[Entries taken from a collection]
_ _ _
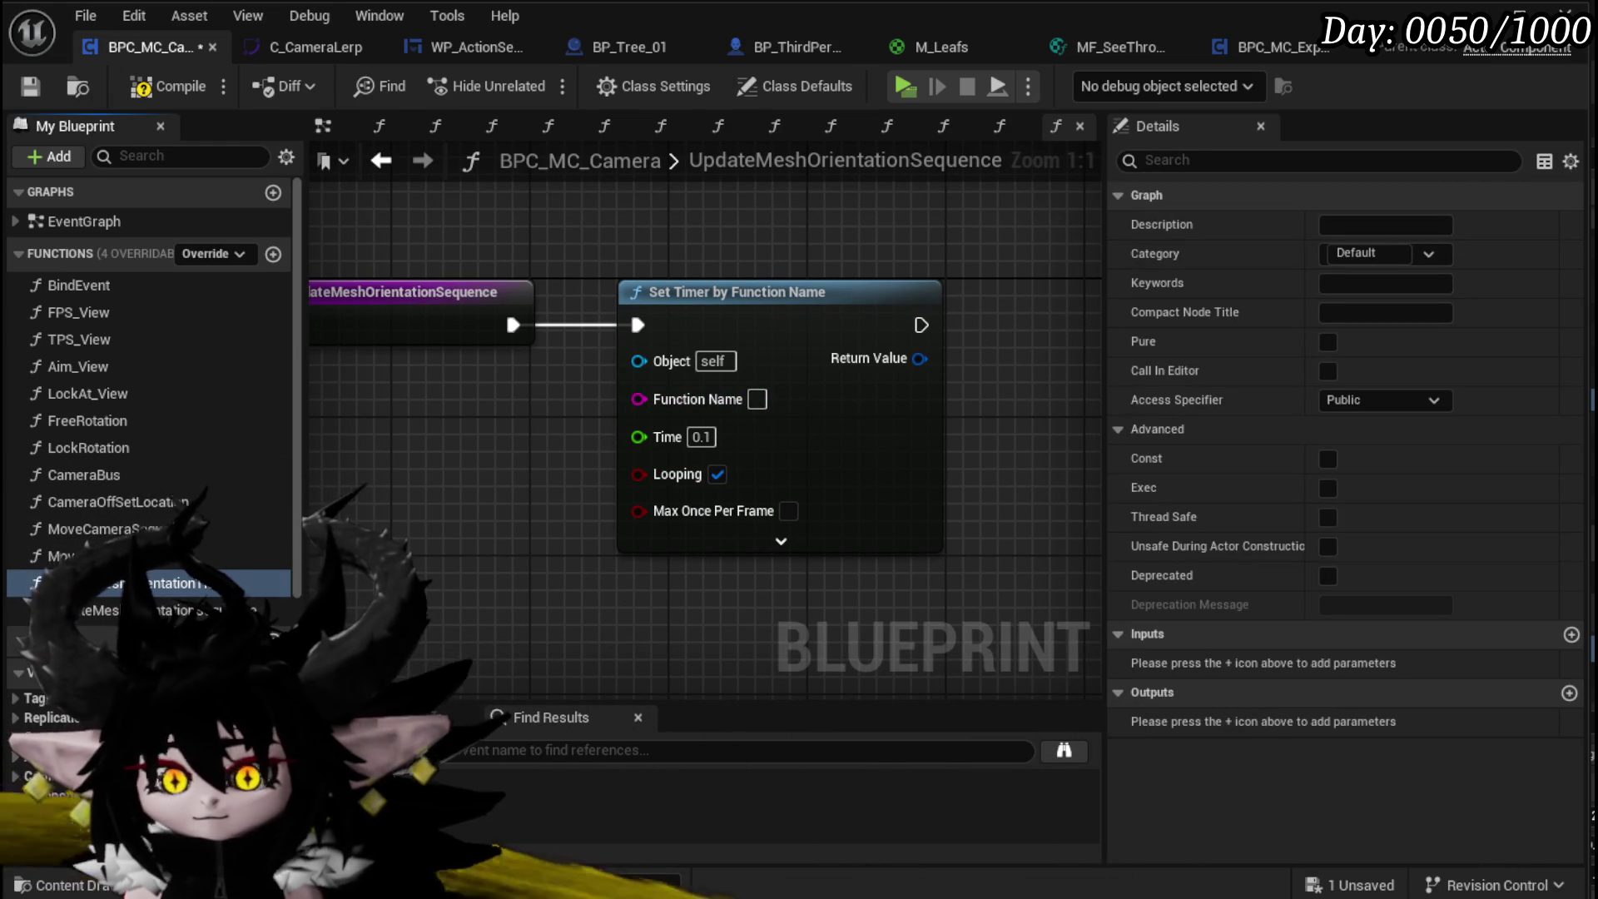
Step: Promote the timer's Return Value to a Mesh Orientation Handler variable and compile
double_click(166, 584)
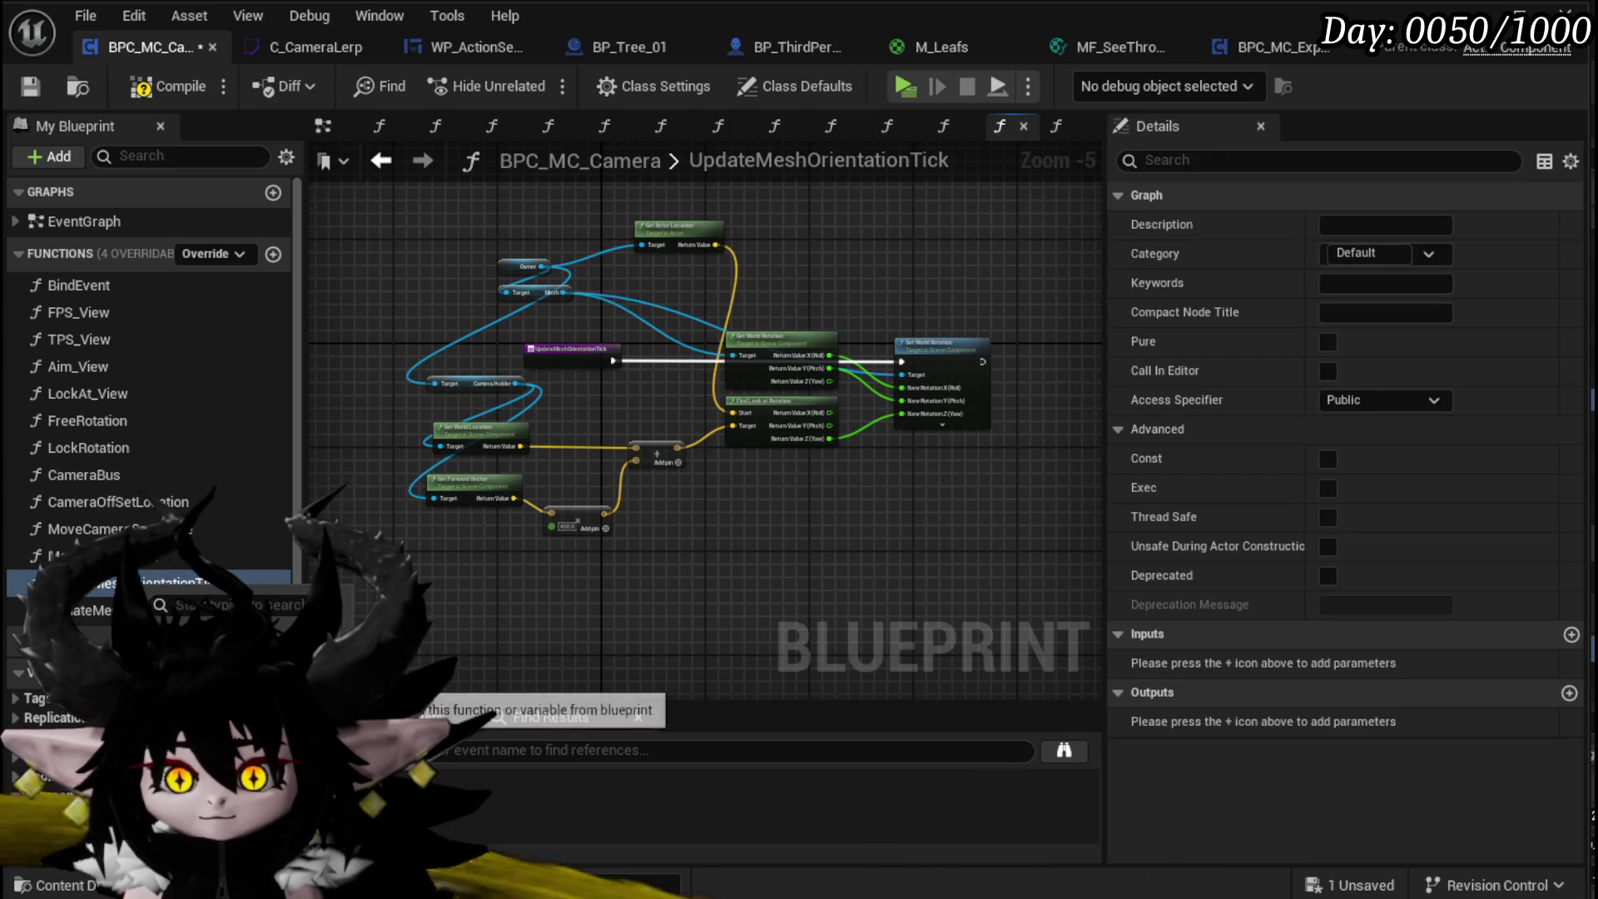
double_click(166, 611)
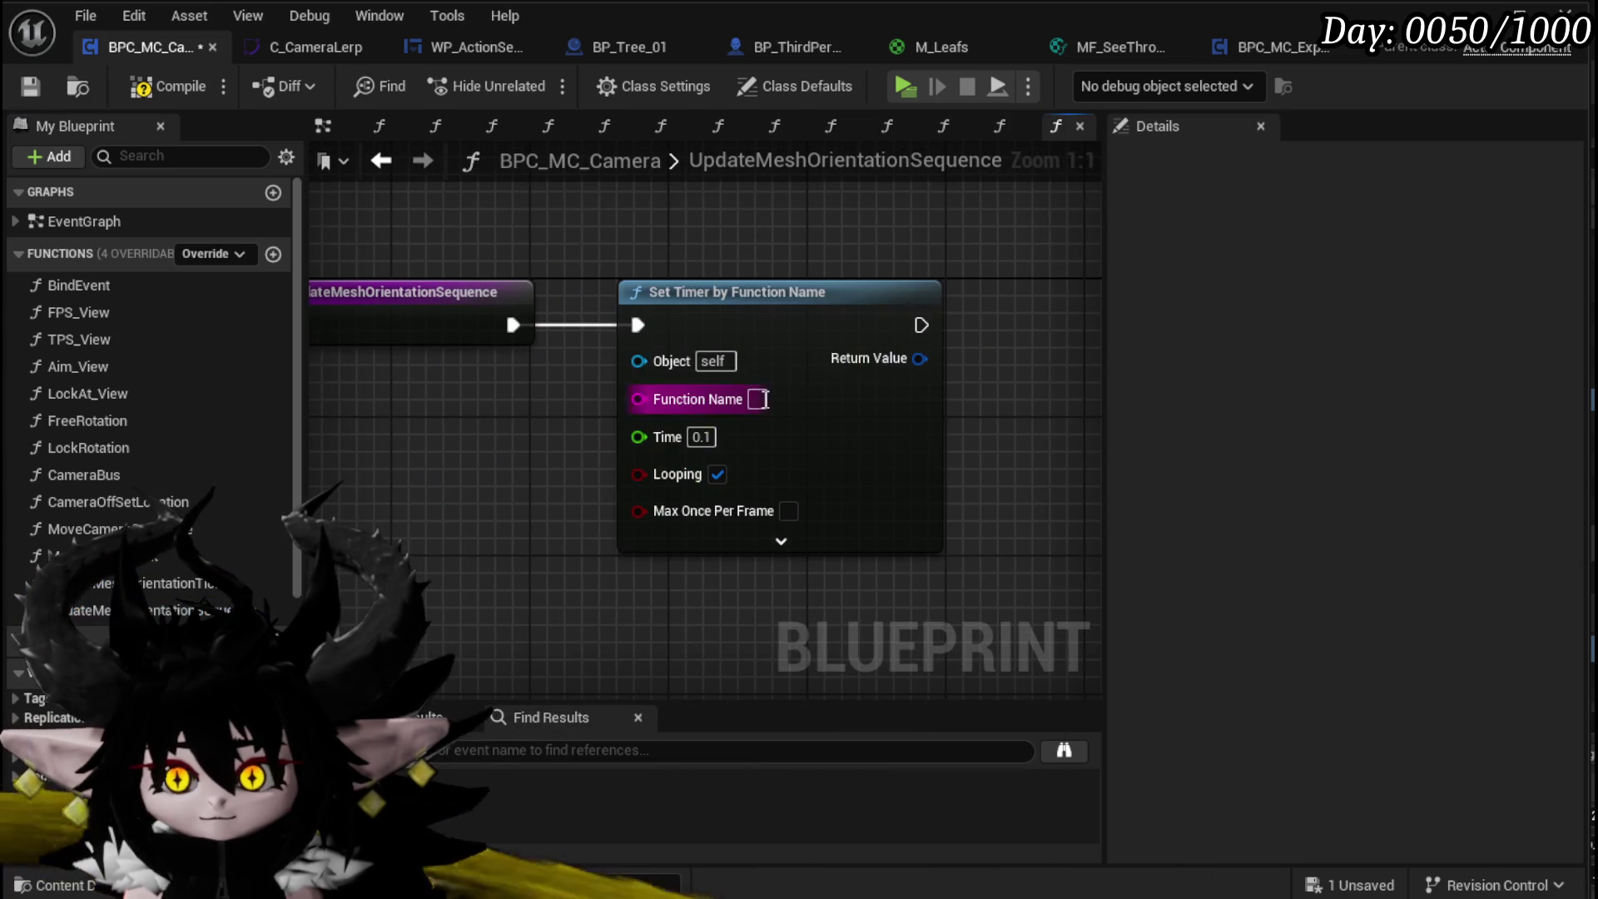
text(UpdateMeshOrientationTick)
drag(750, 393, 872, 398)
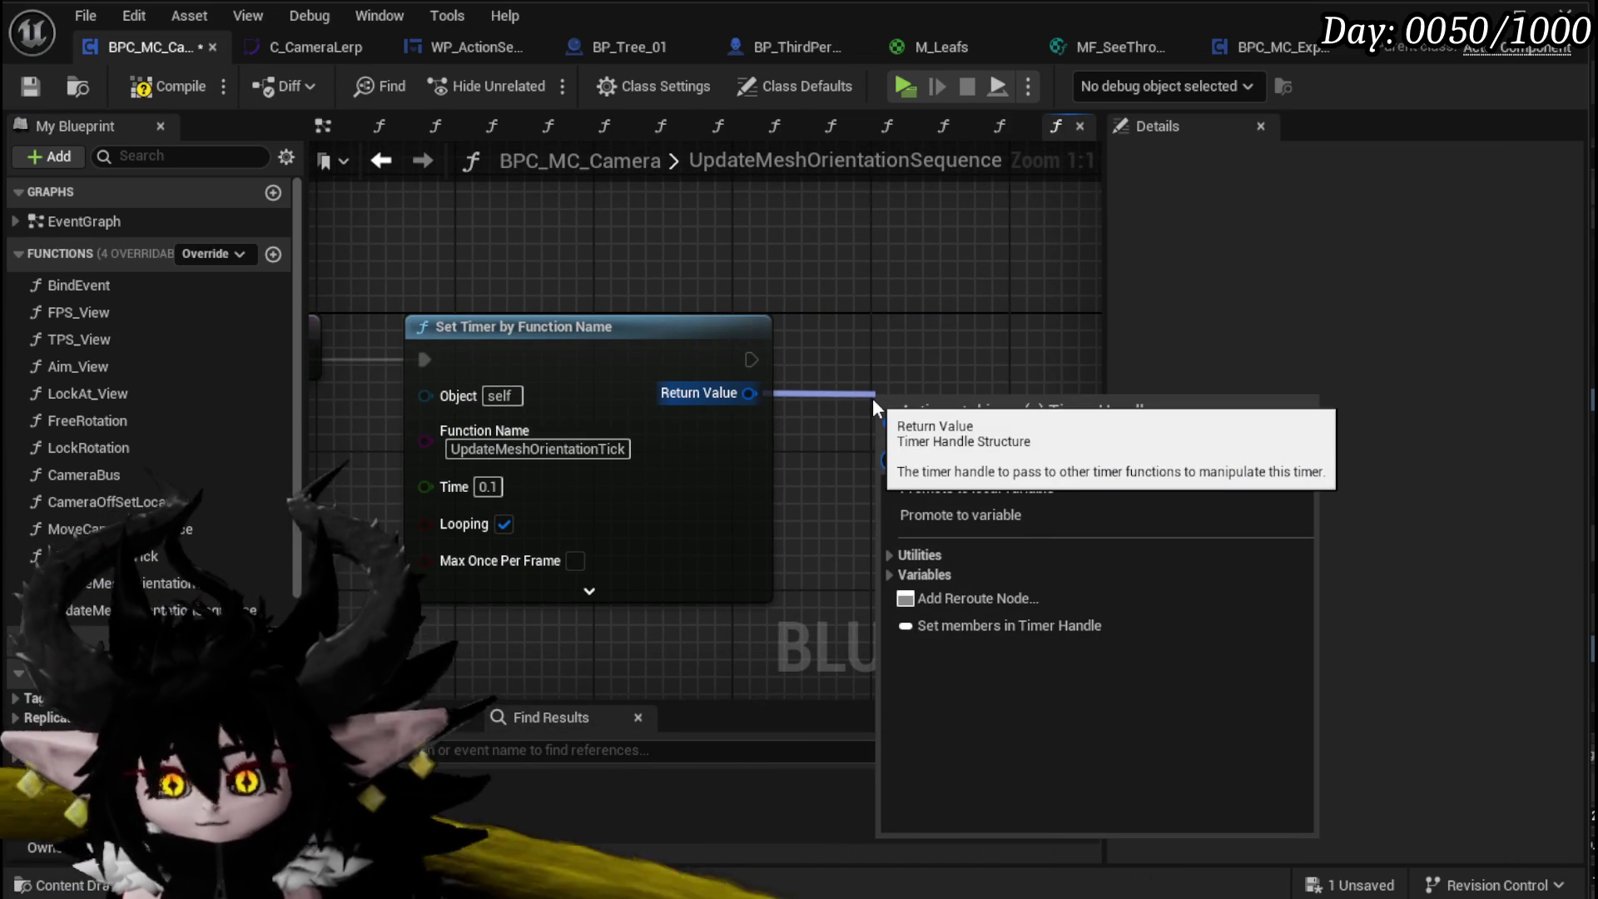
right_click(740, 390)
click(826, 452)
_ _ _
§ Assignment
Line by line, write out the records above exactly, skipping the pictures.

§ Task solution
Step: Promote the timer's Return Value to a Mesh Orientation Handler variable and compile
double_click(166, 584)
double_click(166, 611)
text(UpdateMeshOrientationTick)
drag(750, 393, 872, 398)
right_click(740, 390)
click(826, 452)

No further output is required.